Cubaseのインストゥルメント・トラックは、ステレオ・トラックで立ち上がるためか、インストゥルメント・トラックにB360をインサートしても正しく効果がでません。アウトプットを4chバスにしても、ZとXの情報が書きこめていない模様です。インストゥルメント・トラックは4chのグループ・バスに送ってから、Bフォーマット化するのがおすすめです)

 

(ちなみに他のDAWでは、以下のようにB360を最終段にインサートした瞬間に、自動的にそのトラックがB-format用のトラックに変化するというのが見られます。これはWavesの公式解説動画です)

www.youtube.com

 

 

②【モニター方法】上記のQuadro構成のオーディオトラック(グループチャンネル)、およびB360でB-format 1st order化したものを、通常のミキシングと同じように、4chのマスターバスを作り、そこに送ります。

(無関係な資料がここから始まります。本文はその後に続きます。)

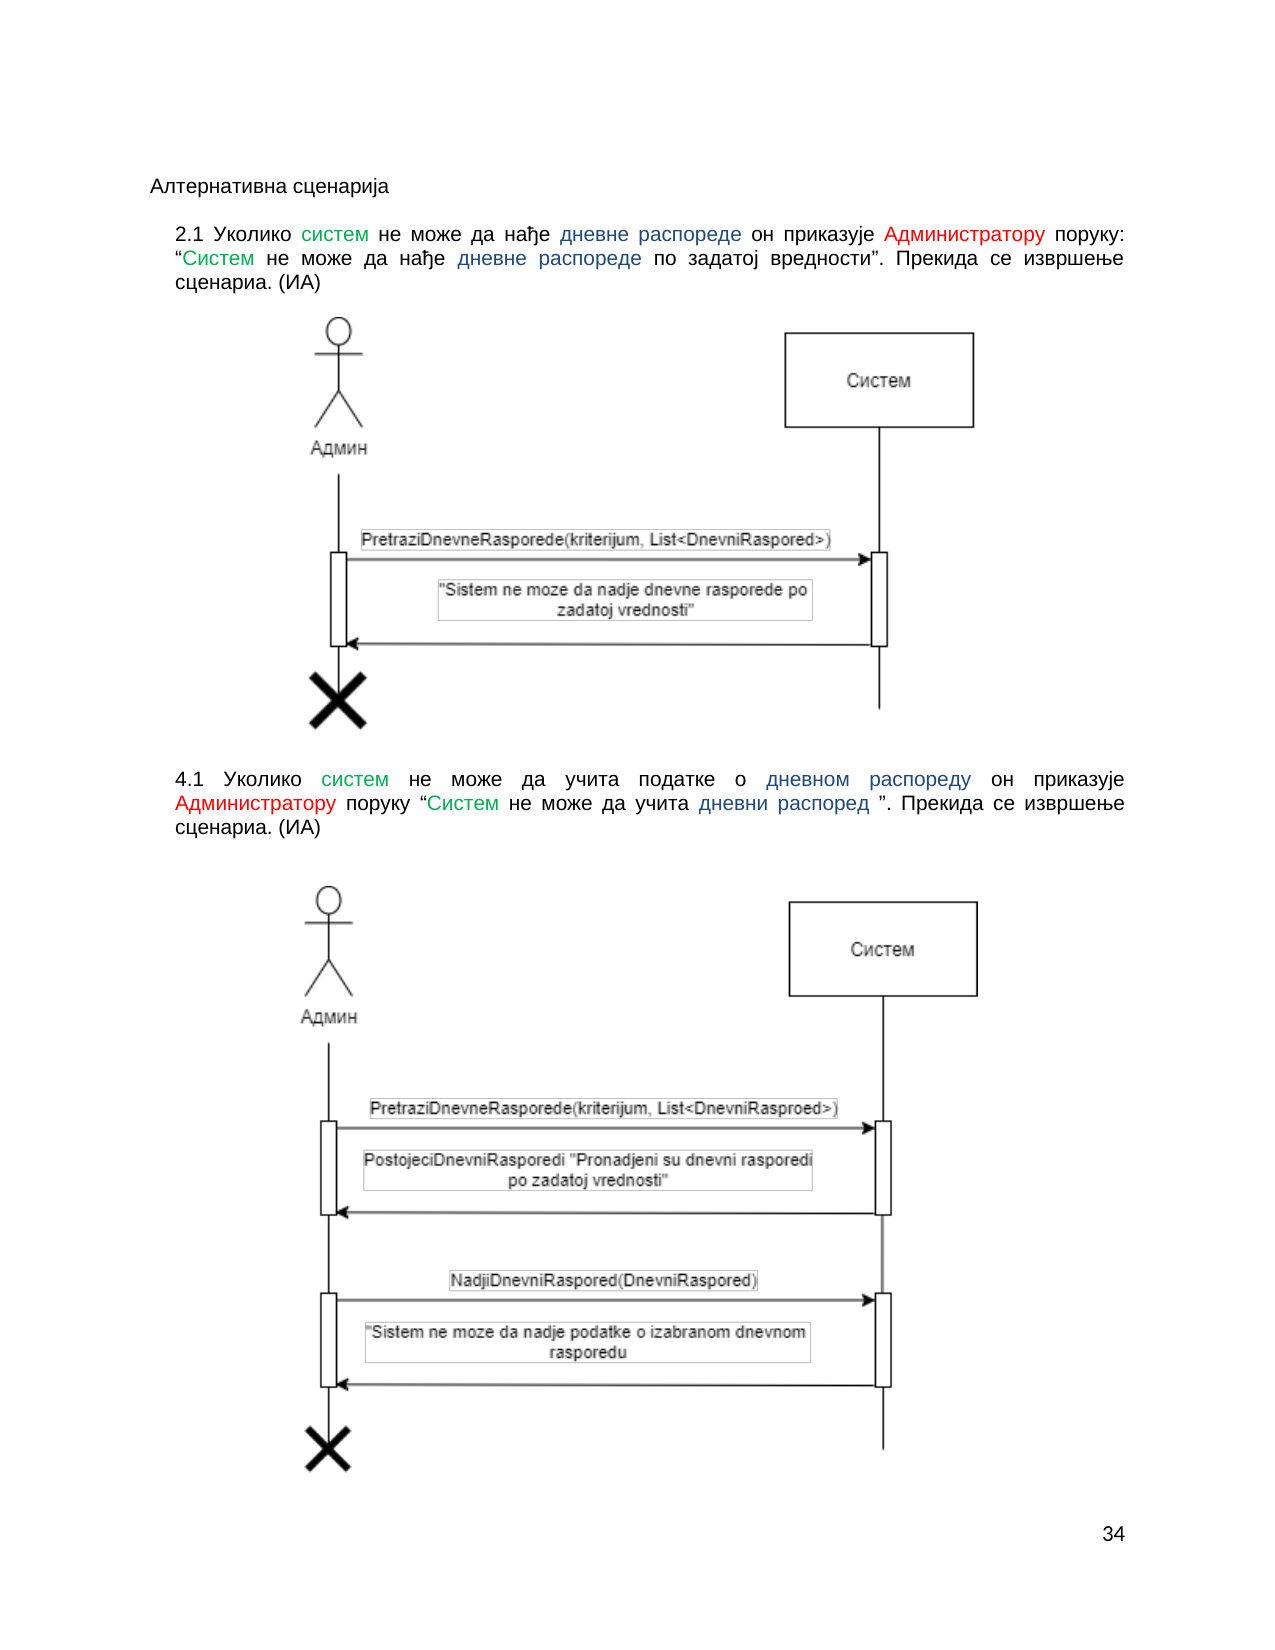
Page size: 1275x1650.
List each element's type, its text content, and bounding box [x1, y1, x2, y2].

4chのマスターバスに、Nx Ambisonics Quadをインサートします。これは4chの信号をヘッドホン用の2ch信号(バイノーラル音声)に変換するものです。また、カメラでの顔認証により、VR状態で確認できます。

 

③確認が完了(あるいは確認せず勘でいく)できたら、マスターバスのNx Ambisonics Quadは外し、4chのwavで書き出します。

 

以上でVR音響(Ambisonics B-format 1st order)の作成が完了です。

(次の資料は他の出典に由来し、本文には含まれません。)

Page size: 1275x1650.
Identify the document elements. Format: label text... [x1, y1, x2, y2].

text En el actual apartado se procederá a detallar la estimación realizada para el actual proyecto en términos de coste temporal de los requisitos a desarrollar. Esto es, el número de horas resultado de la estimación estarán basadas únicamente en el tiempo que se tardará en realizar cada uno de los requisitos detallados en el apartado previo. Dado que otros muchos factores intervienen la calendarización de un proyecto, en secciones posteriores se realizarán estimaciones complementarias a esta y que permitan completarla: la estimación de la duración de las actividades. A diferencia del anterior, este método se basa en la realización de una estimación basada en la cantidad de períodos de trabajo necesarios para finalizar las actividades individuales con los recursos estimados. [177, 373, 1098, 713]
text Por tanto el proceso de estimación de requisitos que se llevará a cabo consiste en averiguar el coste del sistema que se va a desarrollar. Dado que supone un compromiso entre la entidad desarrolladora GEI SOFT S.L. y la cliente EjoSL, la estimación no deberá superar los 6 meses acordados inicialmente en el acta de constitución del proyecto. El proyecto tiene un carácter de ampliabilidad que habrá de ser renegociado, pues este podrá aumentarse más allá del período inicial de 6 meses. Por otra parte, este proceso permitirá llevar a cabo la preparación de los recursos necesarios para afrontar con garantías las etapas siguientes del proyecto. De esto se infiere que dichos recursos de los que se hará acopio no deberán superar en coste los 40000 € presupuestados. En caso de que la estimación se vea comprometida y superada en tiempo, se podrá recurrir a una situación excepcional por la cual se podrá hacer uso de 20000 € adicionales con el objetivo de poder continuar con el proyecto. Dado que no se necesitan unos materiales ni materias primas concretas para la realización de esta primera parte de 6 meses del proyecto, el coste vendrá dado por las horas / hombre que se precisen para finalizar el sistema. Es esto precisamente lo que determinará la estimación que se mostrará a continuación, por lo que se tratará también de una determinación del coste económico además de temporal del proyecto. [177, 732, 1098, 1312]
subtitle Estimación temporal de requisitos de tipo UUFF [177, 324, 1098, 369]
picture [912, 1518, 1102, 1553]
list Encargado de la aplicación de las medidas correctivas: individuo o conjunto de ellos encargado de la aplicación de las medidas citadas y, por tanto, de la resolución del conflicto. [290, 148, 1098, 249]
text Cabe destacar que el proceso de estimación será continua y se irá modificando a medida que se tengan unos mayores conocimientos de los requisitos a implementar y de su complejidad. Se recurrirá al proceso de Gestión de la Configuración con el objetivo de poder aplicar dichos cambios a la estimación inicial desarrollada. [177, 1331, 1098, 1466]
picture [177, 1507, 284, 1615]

VR音声ファイルは今回の場合(B-format 1st order)、従来の4chの音声ファイルではあるが、その内容がLRLsRsからWYZXに変わっているもの、という解釈ができます。

 

ではこのVR音響を再生してみましょう。ここでは私が適当に作ったAmbisonics B-format 1st order のVR音声ファイルを貼っておきます。

ambitrap.wav - Google ドライブ

 再生方法は、このファイルを直接ダウンロードして頂き、このweb player等を使用し、ヘッドホン・イヤホンで確認してみてください(Googleドライブ内でのプレビュー再生ではVRにはなりません)。

labs.plan8.se

再生方法としては、こういった専用のプレイヤーなどを使って再生(再現)します。音声ファイル内の情報が置き換わっているので、それが適切にデコードされる必要があります。また、画面上の↑↓→←コントローラーで操作する、またはカメラで顔認証してその向きと同期する、その他加速度センサーで向きを同期する、などでVR空間を動けるようにすることも必要でしょう。

 

Youtubeの場合、「Youtube 360」などで検索すると、VR動画が出てきます。そのVR動画は、左上のカーソルや、画面上をドラッグすると動かせると思います。これはYoutubeの動画再生プレイヤーに、VRに対応する機能があるためです。VRメディアを再生するためには、それに対応する機能を持っている必要があります。

 

ちなみに、VRというと最近流行ではありますが、その歴史は意外と古くからあるようです。詳しく解説されているサイトを貼っておきます。

サラウンド寺子屋塾 5.1 Surround Terakoya Lab: AMBISONICの原理と制作の実際 1992年 Ambisonic 資料より

 

・最後に

この記事はVR音響作成・VRミキシングをするための初歩的な解説として、参考になれば幸いです。web上の記事やメーカーの説明、マニュアルを見ましたが難しい印象を受けたので、自分なりにまとめました。

今後はこういった立体音響をどう使うか?という研究をしているので、実践的なことを試し、書いていく予定です。

あとはWavesの回し者と思われているかもしれませんが、ぶっちゃけこれはかなり面倒くさいプラグインです。B360は$299、モニターするプラグインのNxも$99と高額な割に、1st orderまでしか対応していないようです。。。

同様のソフトでProtoolsの12.8.2から追加された、Facebookプラグイン FB360 Spatial workstationはそもそも無料で公開されており、それはB-format 2nd order(9チャンネル)に対応しているようです。